Anti-Executable and ThreatFire + other ?

Here lies the basic difference between Anti-Executable and other products:
AE's Copy Protection prevents the caching of the executable, so nothing can be copied to a system folder.

An example is an old MS06-014 exploit. Even though it's old and patched, I've removed some code so that it won't work:


_______________________________________________________

-- The script calls to download an executable, 2.exe
-- A filename path is created: ...\temp\svchost.exe
-- The executable 2.exe is copied to \temp\ with that filename

As the exploit runs, AE blocks the executable from being dropped to the cache.
Note the reason: Copy. When something downloads, it is "copied" from the web site to the
computer.

The script attempts to execute svchost.exe but Windows displays an error message,
because scvhost.exe is a 0-byte file, since 2.exe did not download:




_____________________________________________

To show how the exploit would run if the executable were permitted to cache,
I'll turn off AE's Copy Protection and let a file download. Since the malicious link
no longer works, I'll substitute a link to win32pad_1_5_10_3.exe, a Notepad replacement,
in the code above.

The file downloads,


____________________________________________

then the script copies it to /temp/ as svchost.exe and attempts to launch the file.
This time, it is a valid file, and AE blocks because not on the White List.
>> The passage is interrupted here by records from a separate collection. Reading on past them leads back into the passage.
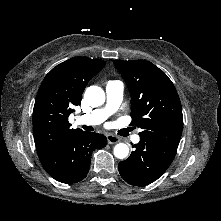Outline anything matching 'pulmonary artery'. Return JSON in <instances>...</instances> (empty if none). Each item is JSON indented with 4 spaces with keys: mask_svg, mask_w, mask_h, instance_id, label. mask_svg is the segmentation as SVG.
Wrapping results in <instances>:
<instances>
[{
    "mask_svg": "<svg viewBox=\"0 0 221 221\" xmlns=\"http://www.w3.org/2000/svg\"><path fill=\"white\" fill-rule=\"evenodd\" d=\"M105 91V106L78 117V123L86 125H98L104 122L109 116L118 110L123 98V83L119 81H110L107 83ZM132 140L134 143H138L140 141V137L135 135L133 136Z\"/></svg>",
    "mask_w": 221,
    "mask_h": 221,
    "instance_id": "pulmonary-artery-1",
    "label": "pulmonary artery"
}]
</instances>
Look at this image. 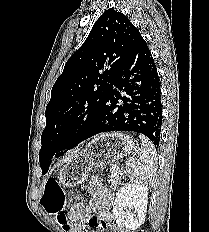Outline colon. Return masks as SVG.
Returning <instances> with one entry per match:
<instances>
[{"mask_svg":"<svg viewBox=\"0 0 209 232\" xmlns=\"http://www.w3.org/2000/svg\"><path fill=\"white\" fill-rule=\"evenodd\" d=\"M41 204L45 210L59 220V226H68L65 221L66 194L55 179H48L44 184Z\"/></svg>","mask_w":209,"mask_h":232,"instance_id":"colon-1","label":"colon"}]
</instances>
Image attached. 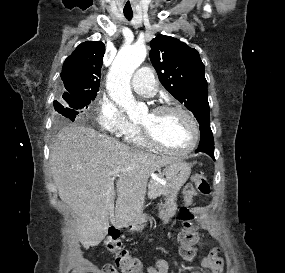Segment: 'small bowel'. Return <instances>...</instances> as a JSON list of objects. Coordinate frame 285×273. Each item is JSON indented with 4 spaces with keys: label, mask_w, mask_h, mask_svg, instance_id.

Note also the reason: Open (or run, execute)
Note also that the Program Name (application) is IExplore: this is an IE browser exploit
and IE, not Windows, does the work.


______________________________________________

It's evident in both cases, AE is White List Execution Prevention,
and not a behavior blocker.

Copy protection is a useful feature on computers shared by several users. The Administrator (or parent) knows that no one can download software without permission, and the parent doesn't have to worry about unauthorized files hanging around on the computer, for if the parent turns off AE to download something, those unauthorized files are now included on the White List when AE is turned back on.


----
rich

 

I did a test today, TF against an new virus/trojan and TF stopped this Multi-Admin-Tool.exe from doing any bad things on my system.
http://www.virustotal.com/de/analisis/63bc2ad4802d2f670db2ac10aa15ac65

It locked down two exes, Multi-Admin-Tool.exe and multiadmin.exe and denied the creation of the sys32.exe in system32 dir.
Therefore I assume it protected me.

A HIPS like EQSecure would of course generate a lot more prompts and detailed informations, but maybe not as much as the Secure Systems Lab from the Vienna University of Technology.
http://anubis.seclab.tuwien.ac.at/result.php?taskid=5ef5903acb339e44f112fe1e5912e3af

So is TF as reliable as HIPS? I think so.
Is it worse than a HIPS in regarding to protection? Depends on the HIPS.

Cheers

 

AE would do the same thing and even when AE = off, I remove all these changes during reboot.
I'm looking for a good argument to use TF.

 

Suppose a good authorized executable is used as an exploit. Will TF stop that ?

 

When TF pop-ups an alert about malicious behaviour and you decide to Quarantine, TF rollbacks all the changes done

Yes The question is, how to exploit that authorized executable without another executable (for example a DLL for rundll32.exe). That other executable will be stopped by AE before exploiting anything. But you can save and run executable code even with the watchful eye of AE: scripts Here, we enter theoretical land.

 

Yes, that's a nice feature. But in the situations where I install AE, it's for remote code execution protection only, or preventing unauthorized installation of software, and I don't want users prompted for a decision; I want Default-Deny.

 

Clear as crystal

AE is the app to choose if you want to lock-down a machine and don't want users deciding what to do

For Erik,
Since you want an inmediate rollback of malware execution, TF offers this possibility when you quarantine a malicious app. You still need to decide what is malicious behaviour and what is a FP. If you think that the FP rate of TF is low enough for you, give it a go.

 

Right, that is exactly the problem : malicious or harmless. I don't see the difference between both. I hope TF gives a good explanation to make it easier for me to decide. Most average users will have that problem.

 

With a qualified and knowledgable human programming control of a HIPS compared to say ThreatFire which employs a database of submissions, i just wonder what the percentage of differences there really is between two such methods.

Personally with HIPS, i know enough areas of potential misuse and where i don't, others usually contribute their knowledge to that end for adequate coverages missed, and you might could say thats something of a community support whitelist/blacklist method itself.

I don't believe the two are so far apart as their made out to be although there are striking differences in both approaches and one reason why i once used BOTH system safety monitor & Cyberhawk, but things have changed sine then.